We Beach Catania quarto posto: «Siamo tra le grandi»
We Beach Catania cede al Napoli 7-5 nella finale per il bronzo della Poule Scudetto di Serie A Q8 di beach soccer a Scoglitti.
We Beach Catania quarto posto nella Poule Scudetto della Serie A Q8 di beach soccer. Nella finale per il bronzo, giocata sulla sabbia della Beach Arena di Scoglitti con temperature oltre i 40 gradi, gli uomini di Mario Giuffrida cedono al Napoli per 7-5 dopo una partita che ha visto i catanesi rimontare più volte senza riuscire a ribaltare il risultato.
We Beach Catania, la partita contro il Napoli
Il primo tempo si apre in equilibrio, poi è il portiere Matteo Costa a sbloccarla con una conclusione dalla distanza che si insacca alla destra di Casolare. Il Napoli reagisce: il capitano Raffaele Moxedano pareggia, poi Antonio ribalta tutto a 25 secondi dalla sirena e manda le squadre al secondo tempo sul 2-1 per i partenopei.
Nella ripresa i napoletani allungano. A otto minuti dalla fine, un uno-due firmato Andriani e Antonio porta il Napoli sul 4-1. We Beach non si ferma: il capitano Maurizio Giuffrida accorcia sul 4-2, Andriani risponde portando il punteggio sul 5-2. Con Costa costretto a uscire per un colpo di sole, tra i pali va il giovane Castrianni. L’ultimo minuto del secondo tempo è convulso: Percia Montani e Zurlo segnano in rapida successione e riaprono i conti.
Nel terzo tempo Eudim completa la rimonta portando il risultato sul 5-5. Ma il Napoli trova le energie per allungare ancora: Ovidio Alla e Be Martins fissano il definitivo 7-5.

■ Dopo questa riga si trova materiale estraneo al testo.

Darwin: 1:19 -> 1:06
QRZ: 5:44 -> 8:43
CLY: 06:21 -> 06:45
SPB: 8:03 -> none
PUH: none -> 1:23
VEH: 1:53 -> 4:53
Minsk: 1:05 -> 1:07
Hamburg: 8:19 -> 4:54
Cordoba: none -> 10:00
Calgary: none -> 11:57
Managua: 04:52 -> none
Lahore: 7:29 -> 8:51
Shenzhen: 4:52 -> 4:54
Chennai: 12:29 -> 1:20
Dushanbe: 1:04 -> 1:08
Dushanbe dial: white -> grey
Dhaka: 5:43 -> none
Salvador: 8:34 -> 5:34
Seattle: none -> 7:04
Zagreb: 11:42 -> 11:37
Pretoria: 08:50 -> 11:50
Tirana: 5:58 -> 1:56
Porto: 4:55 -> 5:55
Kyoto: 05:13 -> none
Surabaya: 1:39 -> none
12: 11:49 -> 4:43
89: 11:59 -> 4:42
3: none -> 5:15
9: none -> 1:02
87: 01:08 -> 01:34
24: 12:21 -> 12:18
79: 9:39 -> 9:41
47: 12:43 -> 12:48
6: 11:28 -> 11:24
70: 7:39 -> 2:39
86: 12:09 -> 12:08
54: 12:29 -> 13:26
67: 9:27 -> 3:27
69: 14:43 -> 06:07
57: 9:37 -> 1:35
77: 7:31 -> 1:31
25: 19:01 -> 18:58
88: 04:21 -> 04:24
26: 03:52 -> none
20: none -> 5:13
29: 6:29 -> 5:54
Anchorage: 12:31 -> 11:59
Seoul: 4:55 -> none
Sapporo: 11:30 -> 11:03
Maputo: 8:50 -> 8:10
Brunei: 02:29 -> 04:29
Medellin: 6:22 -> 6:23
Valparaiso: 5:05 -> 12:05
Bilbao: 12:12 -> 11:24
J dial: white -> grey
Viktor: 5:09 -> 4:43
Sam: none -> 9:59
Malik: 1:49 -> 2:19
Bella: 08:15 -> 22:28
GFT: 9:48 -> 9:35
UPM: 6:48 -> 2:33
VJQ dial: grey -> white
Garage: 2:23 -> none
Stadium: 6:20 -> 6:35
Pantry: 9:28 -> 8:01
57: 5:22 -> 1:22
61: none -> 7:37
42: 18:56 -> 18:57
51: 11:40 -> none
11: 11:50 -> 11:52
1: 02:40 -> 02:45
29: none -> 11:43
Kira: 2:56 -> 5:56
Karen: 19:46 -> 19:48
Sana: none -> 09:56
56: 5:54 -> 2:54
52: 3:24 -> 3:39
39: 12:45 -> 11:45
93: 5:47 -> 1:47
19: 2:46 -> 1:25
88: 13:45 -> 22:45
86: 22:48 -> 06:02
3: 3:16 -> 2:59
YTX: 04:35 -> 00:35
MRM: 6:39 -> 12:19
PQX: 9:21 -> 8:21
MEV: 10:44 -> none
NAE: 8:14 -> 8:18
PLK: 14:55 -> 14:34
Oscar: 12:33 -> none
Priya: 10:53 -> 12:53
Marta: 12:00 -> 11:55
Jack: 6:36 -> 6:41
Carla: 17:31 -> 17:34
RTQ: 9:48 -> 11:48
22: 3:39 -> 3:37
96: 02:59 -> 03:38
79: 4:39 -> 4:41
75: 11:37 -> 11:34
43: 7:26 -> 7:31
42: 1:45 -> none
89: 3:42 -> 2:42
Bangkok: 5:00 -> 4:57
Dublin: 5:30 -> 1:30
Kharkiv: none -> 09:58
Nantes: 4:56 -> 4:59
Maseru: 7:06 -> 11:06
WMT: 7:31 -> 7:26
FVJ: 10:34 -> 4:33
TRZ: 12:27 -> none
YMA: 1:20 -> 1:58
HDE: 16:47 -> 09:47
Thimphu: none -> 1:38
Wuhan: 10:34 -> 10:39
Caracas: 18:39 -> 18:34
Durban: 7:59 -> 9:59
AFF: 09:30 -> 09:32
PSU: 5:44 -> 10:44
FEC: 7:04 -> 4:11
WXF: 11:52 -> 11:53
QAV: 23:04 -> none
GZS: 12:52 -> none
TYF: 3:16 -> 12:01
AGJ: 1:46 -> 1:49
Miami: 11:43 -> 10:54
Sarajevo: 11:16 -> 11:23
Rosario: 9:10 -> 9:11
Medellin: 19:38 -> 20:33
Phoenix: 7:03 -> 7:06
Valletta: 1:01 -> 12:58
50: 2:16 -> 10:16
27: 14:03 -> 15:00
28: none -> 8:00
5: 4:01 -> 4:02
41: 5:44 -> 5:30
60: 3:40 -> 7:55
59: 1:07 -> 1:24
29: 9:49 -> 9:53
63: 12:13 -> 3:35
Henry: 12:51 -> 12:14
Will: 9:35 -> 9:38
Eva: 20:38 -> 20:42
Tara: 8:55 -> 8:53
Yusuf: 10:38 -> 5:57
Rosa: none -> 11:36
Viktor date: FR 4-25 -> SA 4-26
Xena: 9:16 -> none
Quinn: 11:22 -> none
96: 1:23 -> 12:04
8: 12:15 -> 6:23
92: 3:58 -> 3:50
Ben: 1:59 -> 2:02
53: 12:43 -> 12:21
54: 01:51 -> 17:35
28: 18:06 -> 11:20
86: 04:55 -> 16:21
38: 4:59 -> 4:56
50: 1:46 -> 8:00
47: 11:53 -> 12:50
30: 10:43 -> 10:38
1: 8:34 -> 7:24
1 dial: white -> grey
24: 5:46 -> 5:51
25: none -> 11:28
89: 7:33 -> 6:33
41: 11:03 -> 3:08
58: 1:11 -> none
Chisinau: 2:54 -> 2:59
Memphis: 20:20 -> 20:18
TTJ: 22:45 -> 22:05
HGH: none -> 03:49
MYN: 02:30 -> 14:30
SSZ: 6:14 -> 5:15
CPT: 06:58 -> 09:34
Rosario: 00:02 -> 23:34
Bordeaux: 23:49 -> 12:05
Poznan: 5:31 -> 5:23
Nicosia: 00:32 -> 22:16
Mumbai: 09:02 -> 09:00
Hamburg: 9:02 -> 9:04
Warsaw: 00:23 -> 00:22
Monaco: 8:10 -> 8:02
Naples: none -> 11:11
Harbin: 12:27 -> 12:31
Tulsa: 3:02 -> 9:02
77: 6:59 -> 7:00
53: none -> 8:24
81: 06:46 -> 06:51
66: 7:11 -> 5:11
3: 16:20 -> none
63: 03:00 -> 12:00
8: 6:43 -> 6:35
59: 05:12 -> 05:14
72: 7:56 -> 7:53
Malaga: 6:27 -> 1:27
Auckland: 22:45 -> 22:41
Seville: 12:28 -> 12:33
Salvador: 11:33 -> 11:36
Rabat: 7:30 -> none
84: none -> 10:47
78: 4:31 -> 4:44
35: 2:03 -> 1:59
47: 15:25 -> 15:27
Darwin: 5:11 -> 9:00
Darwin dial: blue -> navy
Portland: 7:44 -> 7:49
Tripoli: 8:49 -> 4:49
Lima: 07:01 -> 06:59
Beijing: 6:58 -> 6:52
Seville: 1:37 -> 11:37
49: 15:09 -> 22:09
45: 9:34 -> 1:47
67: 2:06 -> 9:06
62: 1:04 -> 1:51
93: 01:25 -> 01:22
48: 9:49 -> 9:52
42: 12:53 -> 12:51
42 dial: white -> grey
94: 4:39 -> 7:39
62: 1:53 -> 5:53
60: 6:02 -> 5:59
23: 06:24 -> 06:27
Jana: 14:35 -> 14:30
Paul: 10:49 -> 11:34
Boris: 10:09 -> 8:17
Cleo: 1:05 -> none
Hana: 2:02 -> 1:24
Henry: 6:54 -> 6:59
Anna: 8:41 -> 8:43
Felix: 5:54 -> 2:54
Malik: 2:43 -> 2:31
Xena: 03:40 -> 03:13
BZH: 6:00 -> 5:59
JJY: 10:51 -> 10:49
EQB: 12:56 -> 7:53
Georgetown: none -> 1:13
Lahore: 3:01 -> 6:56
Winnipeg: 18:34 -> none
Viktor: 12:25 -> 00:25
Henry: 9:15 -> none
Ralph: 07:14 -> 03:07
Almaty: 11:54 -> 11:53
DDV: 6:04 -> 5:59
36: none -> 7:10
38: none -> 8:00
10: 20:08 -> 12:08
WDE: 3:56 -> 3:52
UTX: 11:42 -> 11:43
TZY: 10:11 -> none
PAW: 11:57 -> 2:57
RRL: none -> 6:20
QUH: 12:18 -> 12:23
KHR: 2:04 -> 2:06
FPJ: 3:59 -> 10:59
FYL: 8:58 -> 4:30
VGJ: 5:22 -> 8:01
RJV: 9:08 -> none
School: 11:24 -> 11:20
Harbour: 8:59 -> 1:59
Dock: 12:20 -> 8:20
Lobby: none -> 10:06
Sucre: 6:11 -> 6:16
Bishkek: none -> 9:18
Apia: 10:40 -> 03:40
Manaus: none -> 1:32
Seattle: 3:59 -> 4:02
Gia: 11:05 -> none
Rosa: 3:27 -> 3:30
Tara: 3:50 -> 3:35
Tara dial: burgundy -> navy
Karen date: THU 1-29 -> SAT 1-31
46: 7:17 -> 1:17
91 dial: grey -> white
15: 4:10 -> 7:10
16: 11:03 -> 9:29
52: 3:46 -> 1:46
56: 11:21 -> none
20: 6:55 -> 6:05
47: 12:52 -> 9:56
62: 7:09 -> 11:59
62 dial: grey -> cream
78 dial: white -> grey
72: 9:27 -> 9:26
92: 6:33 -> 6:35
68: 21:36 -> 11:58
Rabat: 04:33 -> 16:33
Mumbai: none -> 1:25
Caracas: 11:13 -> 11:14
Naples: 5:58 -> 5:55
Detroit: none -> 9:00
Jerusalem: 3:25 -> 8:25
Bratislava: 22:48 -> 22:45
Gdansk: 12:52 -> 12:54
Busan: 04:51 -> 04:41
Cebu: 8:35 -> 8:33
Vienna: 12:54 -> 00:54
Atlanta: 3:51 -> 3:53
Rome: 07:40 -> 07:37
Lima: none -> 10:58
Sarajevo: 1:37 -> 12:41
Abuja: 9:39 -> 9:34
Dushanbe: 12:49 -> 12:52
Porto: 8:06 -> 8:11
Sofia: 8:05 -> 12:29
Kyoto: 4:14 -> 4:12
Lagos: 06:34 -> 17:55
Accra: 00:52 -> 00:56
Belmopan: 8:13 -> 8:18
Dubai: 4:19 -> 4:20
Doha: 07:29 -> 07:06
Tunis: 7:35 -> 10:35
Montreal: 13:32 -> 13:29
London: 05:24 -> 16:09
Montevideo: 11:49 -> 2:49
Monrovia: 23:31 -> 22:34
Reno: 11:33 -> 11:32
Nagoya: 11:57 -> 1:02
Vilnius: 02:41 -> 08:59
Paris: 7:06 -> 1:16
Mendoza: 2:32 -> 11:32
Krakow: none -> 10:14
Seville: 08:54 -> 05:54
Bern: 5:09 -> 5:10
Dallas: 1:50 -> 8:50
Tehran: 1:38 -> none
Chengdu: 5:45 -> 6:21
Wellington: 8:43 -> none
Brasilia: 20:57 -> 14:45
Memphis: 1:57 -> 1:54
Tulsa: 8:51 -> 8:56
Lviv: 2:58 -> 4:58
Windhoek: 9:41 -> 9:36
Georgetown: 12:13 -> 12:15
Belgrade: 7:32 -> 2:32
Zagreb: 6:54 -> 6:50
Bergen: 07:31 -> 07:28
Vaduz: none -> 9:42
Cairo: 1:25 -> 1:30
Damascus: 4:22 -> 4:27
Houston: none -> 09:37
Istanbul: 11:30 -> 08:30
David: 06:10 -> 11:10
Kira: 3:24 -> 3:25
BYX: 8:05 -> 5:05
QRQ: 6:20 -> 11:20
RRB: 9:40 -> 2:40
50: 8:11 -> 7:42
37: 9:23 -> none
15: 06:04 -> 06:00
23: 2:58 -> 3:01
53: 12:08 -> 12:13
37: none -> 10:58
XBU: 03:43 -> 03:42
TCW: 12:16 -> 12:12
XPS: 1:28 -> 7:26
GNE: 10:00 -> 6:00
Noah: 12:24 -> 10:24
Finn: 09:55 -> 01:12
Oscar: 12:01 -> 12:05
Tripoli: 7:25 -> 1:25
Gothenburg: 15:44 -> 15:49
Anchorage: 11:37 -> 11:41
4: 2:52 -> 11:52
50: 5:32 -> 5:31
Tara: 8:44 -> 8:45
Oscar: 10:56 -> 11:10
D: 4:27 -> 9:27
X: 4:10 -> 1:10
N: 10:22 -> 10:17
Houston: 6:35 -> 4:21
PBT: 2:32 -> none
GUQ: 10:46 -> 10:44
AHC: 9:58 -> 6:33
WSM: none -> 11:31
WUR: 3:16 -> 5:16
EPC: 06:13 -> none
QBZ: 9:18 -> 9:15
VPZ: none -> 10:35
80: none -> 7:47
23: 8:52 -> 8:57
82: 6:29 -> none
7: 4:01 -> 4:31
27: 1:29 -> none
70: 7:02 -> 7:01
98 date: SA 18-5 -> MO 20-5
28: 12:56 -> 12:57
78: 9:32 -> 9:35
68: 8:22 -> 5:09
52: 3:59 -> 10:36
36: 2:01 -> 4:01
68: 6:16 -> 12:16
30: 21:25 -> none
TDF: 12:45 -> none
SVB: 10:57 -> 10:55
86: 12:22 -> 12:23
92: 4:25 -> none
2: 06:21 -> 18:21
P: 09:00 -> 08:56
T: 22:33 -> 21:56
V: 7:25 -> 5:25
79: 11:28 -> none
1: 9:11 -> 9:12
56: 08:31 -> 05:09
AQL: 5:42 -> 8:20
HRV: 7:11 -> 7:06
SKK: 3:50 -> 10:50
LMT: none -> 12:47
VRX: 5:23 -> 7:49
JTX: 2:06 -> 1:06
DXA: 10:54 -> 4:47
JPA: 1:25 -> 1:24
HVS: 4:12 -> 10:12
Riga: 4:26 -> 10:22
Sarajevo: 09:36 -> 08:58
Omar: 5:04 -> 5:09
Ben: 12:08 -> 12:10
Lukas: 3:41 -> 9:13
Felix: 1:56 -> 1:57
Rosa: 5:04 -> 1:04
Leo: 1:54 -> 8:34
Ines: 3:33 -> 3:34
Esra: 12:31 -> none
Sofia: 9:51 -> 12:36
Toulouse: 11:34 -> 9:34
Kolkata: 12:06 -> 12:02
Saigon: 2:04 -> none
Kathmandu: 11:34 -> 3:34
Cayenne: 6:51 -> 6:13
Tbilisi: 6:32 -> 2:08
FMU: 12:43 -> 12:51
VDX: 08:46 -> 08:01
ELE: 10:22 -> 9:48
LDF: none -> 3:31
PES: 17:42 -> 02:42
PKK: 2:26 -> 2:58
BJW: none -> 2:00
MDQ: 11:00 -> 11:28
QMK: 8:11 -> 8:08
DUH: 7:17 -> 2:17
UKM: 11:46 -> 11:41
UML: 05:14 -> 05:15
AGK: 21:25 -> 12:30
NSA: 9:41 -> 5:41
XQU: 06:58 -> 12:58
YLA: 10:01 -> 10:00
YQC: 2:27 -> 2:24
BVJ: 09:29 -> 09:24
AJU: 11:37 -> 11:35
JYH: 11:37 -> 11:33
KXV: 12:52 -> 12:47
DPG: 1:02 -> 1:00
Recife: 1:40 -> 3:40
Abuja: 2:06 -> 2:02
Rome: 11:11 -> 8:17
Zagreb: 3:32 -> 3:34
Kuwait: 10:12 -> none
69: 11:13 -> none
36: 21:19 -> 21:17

We Beach Catania quarto posto: sette catanesi in rosa
Al di là del punteggio, la stagione porta con sé numeri che raccontano un progetto costruito sul territorio. La rosa schierata nella Poule Scudetto contava sette giocatori catanesi, sei dei quali cresciuti nella Under 20 del club. Un dato che l’allenatore Mario Giuffrida ha messo al centro del suo bilancio post-partita.
«Chiudiamo al quarto posto e ci confermiamo tra le quattro grandi d’Italia. Ritengo che sia un risultato importantissimo, perché valorizza il lavoro svolto nella costruzione di una squadra che vantava al suo interno sette catanesi, di cui sei cresciuti nella nostra Under 20. Abbiamo raccolto i frutti di un programma concertato in dirigenza e attuato nel corso di questa stagione. Ma siamo solo all’inizio. I nostri ragazzi devono ancora crescere e possono migliorare ulteriormente con la passione e il sacrificio. La sabbia ci insegna tutto questo: ci insegna a non mollare».
Giuffrida: «Uno dei campionati più equilibrati di sempre»
Il tecnico ha parlato anche dei rimpianti della stagione, citando la semifinale persa contro la Sambenedettese: «I rimpianti? Il primo tempo straordinario contro la Sambenedettese in semifinale meritava forse un epilogo diverso. Oggi, contro il Napoli, non siamo riusciti a dare la svolta. Peccato perché avevamo raggiunto il 5 a 5, ma va bene così. È stato uno dei campionati più equilibrati di sempre. Noi ci siamo stati e chiudiamo ancora una volta tra i protagonisti, tra le quattro grandi d’Italia. Da questi due traguardi ripartiremo con l’entusiasmo e la passione di sempre».
Una nota personale ha chiuso il suo intervento: la soddisfazione di aver visto molti tifosi catanesi raggiungere Scoglitti per seguire la squadra durante le vacanze.
Il tabellino
WB Catania 5-7 Napoli BS
WB Catania: Veca, Costa, Bucolo, Milazzo, La Torre, Zurlo, Panarello, Giuffrida, Paulinho, Percia Montani, Castrianni, Eudim. All. Mario Giuffrida.
Napoli BS: Alla, Shalabi, Sciacca, Campagna, Giusti, Antonio, Be Martins, Leo Martins, Casolare, Moxedano, Andriani, Paterniti. All. Palma.
Arbitri: Spezzati (Padova) e Gosetto (Schio).